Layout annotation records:
## Begin
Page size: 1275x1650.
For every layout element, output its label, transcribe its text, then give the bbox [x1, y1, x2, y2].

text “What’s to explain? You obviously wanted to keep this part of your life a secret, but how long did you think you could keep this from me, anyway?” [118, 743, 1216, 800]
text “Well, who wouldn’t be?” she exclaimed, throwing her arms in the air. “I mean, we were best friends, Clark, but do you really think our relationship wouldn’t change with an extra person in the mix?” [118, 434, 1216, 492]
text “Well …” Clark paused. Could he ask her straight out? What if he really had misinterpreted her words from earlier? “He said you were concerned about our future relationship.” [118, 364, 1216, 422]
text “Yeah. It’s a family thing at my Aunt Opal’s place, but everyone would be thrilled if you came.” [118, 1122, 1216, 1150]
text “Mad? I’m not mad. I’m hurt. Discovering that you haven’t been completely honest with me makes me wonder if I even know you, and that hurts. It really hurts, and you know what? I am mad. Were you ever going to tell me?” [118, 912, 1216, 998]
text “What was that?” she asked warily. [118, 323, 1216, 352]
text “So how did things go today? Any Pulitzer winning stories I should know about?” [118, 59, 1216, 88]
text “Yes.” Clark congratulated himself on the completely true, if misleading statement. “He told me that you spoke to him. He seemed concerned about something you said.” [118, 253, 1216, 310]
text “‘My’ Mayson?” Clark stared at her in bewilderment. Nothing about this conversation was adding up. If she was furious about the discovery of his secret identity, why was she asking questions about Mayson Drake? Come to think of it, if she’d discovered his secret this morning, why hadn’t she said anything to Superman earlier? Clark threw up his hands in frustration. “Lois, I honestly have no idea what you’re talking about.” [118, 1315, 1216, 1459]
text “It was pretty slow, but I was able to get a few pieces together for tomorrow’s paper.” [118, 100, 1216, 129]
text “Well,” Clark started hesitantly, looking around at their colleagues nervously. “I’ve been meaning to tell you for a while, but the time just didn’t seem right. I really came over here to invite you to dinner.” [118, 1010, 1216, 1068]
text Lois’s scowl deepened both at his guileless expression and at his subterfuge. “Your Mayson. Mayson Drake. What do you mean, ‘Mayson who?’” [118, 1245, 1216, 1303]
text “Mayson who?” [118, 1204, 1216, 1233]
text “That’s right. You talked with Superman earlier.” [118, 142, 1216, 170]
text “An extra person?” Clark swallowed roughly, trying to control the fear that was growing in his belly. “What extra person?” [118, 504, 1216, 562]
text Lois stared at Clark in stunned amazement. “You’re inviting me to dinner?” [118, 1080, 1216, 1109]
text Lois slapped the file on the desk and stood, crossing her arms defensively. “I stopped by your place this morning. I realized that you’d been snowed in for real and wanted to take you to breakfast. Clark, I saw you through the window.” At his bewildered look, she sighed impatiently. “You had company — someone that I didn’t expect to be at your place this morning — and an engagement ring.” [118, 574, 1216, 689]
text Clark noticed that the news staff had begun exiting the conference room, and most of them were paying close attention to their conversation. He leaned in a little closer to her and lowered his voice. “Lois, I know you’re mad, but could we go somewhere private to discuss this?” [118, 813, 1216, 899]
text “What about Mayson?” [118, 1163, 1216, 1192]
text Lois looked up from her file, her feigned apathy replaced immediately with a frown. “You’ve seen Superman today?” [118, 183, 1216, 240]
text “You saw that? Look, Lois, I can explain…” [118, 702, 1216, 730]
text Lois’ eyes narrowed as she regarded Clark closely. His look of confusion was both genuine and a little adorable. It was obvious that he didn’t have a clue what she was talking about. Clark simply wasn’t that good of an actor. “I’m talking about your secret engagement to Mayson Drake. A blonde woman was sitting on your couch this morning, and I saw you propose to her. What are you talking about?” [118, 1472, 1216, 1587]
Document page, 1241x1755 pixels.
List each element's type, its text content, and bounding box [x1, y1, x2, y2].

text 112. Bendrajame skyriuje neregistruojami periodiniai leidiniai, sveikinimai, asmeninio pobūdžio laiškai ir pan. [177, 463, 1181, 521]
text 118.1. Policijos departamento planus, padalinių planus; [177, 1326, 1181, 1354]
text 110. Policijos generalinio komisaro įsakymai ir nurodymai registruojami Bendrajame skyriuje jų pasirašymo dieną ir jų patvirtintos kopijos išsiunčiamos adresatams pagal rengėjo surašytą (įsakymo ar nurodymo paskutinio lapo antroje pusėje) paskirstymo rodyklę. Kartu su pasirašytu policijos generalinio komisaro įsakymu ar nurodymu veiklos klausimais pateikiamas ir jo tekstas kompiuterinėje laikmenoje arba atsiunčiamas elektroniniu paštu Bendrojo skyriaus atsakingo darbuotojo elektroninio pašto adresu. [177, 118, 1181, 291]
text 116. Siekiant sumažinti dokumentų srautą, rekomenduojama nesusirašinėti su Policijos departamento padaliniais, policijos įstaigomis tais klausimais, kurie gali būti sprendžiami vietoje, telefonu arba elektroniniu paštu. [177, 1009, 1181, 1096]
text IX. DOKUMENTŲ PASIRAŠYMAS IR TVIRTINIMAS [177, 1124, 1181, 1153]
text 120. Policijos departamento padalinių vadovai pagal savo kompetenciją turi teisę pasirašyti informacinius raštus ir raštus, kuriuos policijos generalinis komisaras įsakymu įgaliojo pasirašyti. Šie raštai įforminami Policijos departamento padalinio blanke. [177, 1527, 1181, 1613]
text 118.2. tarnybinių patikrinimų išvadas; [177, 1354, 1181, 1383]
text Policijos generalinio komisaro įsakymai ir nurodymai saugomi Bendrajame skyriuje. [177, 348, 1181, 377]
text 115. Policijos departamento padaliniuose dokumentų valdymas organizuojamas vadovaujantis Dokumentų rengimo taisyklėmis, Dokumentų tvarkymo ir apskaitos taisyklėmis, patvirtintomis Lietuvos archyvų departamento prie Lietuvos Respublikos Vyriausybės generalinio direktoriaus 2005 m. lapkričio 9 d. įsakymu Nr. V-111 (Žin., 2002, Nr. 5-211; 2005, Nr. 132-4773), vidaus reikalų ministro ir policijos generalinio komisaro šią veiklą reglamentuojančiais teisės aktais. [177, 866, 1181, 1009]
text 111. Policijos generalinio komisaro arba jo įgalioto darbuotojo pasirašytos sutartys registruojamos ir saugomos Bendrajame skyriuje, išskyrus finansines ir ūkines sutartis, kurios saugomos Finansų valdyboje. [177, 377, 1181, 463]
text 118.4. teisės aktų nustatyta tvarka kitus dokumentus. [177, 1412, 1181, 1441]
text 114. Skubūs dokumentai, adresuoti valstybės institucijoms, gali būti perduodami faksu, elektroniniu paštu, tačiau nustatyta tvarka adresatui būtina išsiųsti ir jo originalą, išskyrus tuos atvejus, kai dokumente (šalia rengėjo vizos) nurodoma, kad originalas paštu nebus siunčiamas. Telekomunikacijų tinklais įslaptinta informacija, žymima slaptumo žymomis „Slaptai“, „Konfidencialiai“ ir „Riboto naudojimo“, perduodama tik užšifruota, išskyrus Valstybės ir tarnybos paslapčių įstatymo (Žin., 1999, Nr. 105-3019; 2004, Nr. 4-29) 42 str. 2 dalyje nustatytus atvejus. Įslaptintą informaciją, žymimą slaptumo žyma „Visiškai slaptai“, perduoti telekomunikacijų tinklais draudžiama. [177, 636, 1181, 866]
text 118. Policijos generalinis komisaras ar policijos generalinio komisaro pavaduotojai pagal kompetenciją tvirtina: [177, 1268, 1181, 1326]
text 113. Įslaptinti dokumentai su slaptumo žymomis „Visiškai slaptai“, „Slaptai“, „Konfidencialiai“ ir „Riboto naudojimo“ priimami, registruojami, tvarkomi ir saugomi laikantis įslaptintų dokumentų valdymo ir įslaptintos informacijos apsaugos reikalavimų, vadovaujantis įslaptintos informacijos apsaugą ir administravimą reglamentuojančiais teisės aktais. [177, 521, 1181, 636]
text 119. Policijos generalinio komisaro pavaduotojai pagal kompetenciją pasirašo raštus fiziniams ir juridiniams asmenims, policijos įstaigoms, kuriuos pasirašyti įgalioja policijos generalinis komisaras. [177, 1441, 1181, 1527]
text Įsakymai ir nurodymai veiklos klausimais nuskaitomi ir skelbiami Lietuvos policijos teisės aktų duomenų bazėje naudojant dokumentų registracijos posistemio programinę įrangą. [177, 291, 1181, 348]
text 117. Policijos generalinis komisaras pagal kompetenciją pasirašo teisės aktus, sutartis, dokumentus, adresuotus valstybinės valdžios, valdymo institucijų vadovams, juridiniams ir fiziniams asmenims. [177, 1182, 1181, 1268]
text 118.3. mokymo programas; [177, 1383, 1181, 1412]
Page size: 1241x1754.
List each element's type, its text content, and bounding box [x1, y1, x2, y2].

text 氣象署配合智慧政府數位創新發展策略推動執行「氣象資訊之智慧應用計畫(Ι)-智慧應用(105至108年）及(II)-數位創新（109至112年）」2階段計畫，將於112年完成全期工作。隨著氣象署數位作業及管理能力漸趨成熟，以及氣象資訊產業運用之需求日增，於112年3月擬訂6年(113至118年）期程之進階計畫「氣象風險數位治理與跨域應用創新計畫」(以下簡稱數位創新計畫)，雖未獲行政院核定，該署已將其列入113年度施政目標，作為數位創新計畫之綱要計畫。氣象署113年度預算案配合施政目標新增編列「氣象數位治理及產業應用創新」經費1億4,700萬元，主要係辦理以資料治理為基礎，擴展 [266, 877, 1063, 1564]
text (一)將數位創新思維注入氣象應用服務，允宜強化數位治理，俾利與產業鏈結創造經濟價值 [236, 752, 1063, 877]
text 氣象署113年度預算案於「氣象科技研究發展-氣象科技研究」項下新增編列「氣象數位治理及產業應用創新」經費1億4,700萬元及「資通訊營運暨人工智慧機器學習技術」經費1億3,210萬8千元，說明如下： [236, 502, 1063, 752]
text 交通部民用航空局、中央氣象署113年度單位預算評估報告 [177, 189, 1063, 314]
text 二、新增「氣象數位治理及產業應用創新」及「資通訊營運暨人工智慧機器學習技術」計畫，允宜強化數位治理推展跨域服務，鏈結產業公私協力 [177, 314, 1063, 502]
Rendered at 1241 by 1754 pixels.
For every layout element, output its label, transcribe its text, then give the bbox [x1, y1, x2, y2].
## End
■ Set task: Which lines contain the string "žymomis", with case counting? Pull out each of those lines in full.

■ Exercise answer:
text 114. Skubūs dokumentai, adresuoti valstybės institucijoms, gali būti perduodami faksu, elektroniniu paštu, tačiau nustatyta tvarka adresatui būtina išsiųsti ir jo originalą, išskyrus tuos atvejus, kai dokumente (šalia rengėjo vizos) nurodoma, kad originalas paštu nebus siunčiamas. Telekomunikacijų tinklais įslaptinta informacija, žymima slaptumo žymomis „Slaptai“, „Konfidencialiai“ ir „Riboto naudojimo“, perduodama tik užšifruota, išskyrus Valstybės ir tarnybos paslapčių įstatymo (Žin., 1999, Nr. 105-3019; 2004, Nr. 4-29) 42 str. 2 dalyje nustatytus atvejus. Įslaptintą informaciją, žymimą slaptumo žyma „Visiškai slaptai“, perduoti telekomunikacijų tinklais draudžiama. [177, 636, 1181, 866]
text 113. Įslaptinti dokumentai su slaptumo žymomis „Visiškai slaptai“, „Slaptai“, „Konfidencialiai“ ir „Riboto naudojimo“ priimami, registruojami, tvarkomi ir saugomi laikantis įslaptintų dokumentų valdymo ir įslaptintos informacijos apsaugos reikalavimų, vadovaujantis įslaptintos informacijos apsaugą ir administravimą reglamentuojančiais teisės aktais. [177, 521, 1181, 636]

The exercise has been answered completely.